Pick out each of the lines below that contains the string "PARTY", and copy those lines.

- - -

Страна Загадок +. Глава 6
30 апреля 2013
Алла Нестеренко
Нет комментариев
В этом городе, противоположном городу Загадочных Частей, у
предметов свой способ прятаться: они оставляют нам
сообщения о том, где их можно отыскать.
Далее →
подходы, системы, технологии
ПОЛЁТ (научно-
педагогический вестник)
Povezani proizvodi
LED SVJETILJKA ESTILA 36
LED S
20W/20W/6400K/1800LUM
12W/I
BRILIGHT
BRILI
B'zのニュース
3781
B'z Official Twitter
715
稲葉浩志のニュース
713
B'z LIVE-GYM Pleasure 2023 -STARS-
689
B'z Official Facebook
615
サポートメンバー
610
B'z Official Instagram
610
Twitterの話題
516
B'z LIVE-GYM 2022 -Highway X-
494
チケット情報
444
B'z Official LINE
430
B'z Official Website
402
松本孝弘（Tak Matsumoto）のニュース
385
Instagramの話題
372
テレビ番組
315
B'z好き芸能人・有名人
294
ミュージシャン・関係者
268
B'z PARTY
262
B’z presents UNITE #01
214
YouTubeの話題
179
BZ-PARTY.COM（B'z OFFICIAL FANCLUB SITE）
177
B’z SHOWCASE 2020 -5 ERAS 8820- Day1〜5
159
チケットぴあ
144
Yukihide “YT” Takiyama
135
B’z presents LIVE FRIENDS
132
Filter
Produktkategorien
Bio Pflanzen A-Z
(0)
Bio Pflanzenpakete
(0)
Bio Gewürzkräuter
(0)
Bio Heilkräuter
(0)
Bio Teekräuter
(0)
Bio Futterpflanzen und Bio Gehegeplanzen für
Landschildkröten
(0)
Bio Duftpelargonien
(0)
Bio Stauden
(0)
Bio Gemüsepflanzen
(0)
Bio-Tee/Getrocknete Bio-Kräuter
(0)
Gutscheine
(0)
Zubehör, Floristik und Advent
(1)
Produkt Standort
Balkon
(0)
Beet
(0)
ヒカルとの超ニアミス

- - -

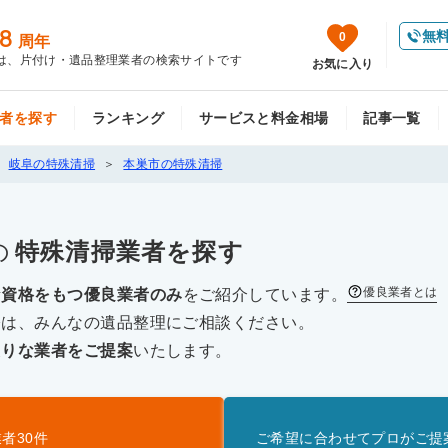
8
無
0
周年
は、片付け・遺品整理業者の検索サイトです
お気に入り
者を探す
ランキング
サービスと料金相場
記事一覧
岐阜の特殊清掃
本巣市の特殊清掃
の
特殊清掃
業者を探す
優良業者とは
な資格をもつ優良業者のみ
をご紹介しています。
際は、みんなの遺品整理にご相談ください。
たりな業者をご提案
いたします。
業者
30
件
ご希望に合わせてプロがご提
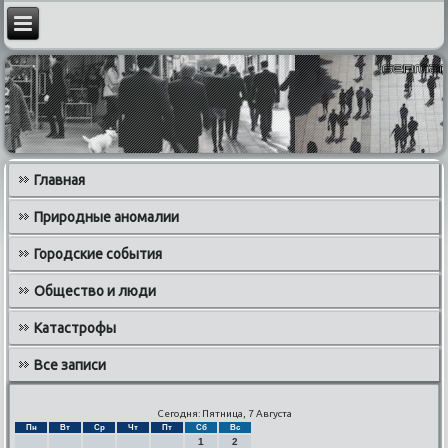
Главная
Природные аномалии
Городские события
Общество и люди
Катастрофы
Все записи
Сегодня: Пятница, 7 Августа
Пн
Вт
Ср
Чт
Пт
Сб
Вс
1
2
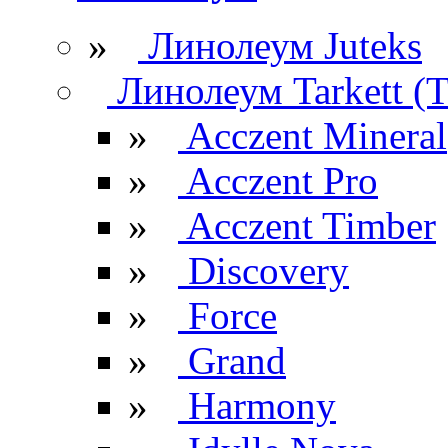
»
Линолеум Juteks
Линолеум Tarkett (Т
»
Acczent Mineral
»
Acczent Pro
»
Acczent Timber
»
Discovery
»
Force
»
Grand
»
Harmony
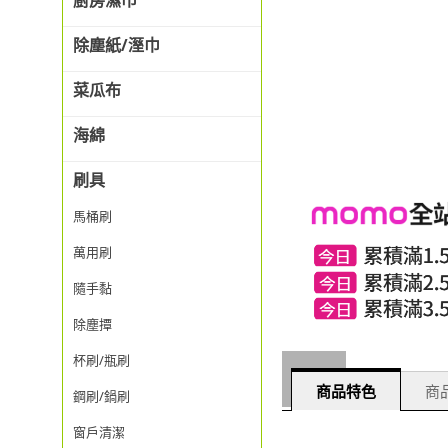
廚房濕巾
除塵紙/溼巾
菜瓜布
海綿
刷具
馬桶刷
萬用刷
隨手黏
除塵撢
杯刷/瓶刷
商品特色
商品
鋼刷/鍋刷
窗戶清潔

- - -

**REPLY:**
B'z PARTY
BZ-PARTY.COM（B'z OFFICIAL FANCLUB SITE）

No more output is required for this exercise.